Already on GitHub? Sign in to your account

Allow Unicode characters in GDScript identifiers #916

Closed
Zireael07 opened this issue May 27, 2020 · 46 comments · Fixed by godotengine/godot#71676
Closed

Allow Unicode characters in GDScript identifiers #916

Zireael07 opened this issue May 27, 2020 · 46 comments · Fixed by godotengine/godot#71676
Milestone

Comments

@Zireael07
Copy link

Describe the project you are working on:
2d space game

Describe the problem or limitation you are having in your project:
Can't use scientific symbols or accented letters (and my native language has some, often creating minimal pairs with unaccented ones) in variable names (scientific symbols would massively shorten some variables I use)

Another example use case: godotengine/godot#24785 (comment)

Describe the feature / enhancement and how it helps to overcome the problem or limitation:
Allow unicode characters in GDScript identifiers

Describe how your proposal will work, with code, pseudocode, mockups, and/or diagrams:

If this enhancement will not be used often, can it be worked around with a few lines of script?:
Nope, requires core changes (parser)

Is there a reason why this should be core and not an add-on in the asset library?:
Not possible to do via add-on due to parser changes.

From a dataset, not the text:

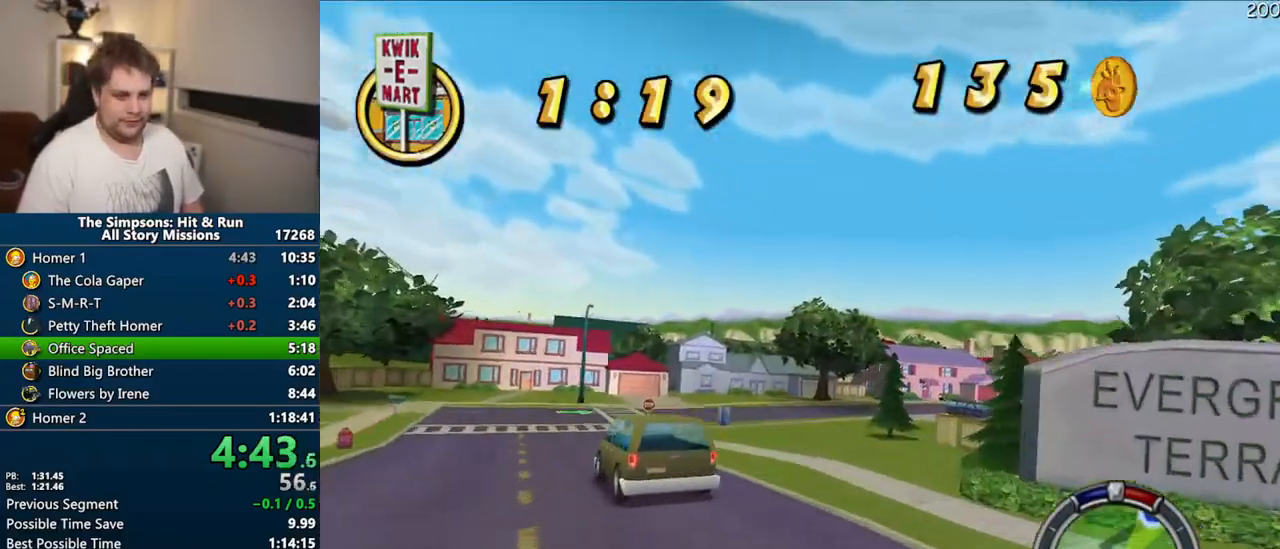
{"buttons": ["CROSS"], "left_stick": "right", "right_stick": "center", "events": []}
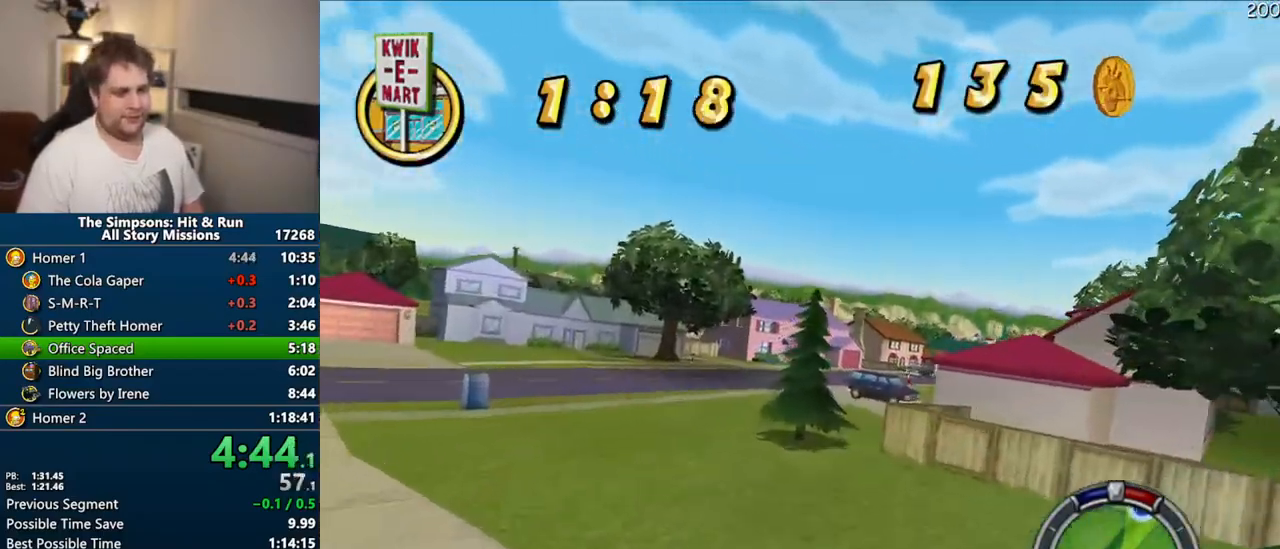
{"buttons": ["CROSS"], "left_stick": "right", "right_stick": "center", "events": [[100, "left_stick", "center"], [233, "left_stick", "right"]]}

Original issue: godotengine/godot#24785

IIRC this is not covered in @vnen's GDScript rework.

@Calinou
Copy link
Member

Calinou commented May 27, 2020

I think @vnen was working on adding this a few days ago.

@vnen
Copy link
Member

vnen commented May 27, 2020

Well, this works. Question is if we really want it:

gdscript-emoji

@vnen
Copy link
Member

vnen commented May 27, 2020

BTW, I did this very naively in this example, accepting anything that's beyond basic ASCII range. This would accept symbols and things that look like space to be part of identifiers.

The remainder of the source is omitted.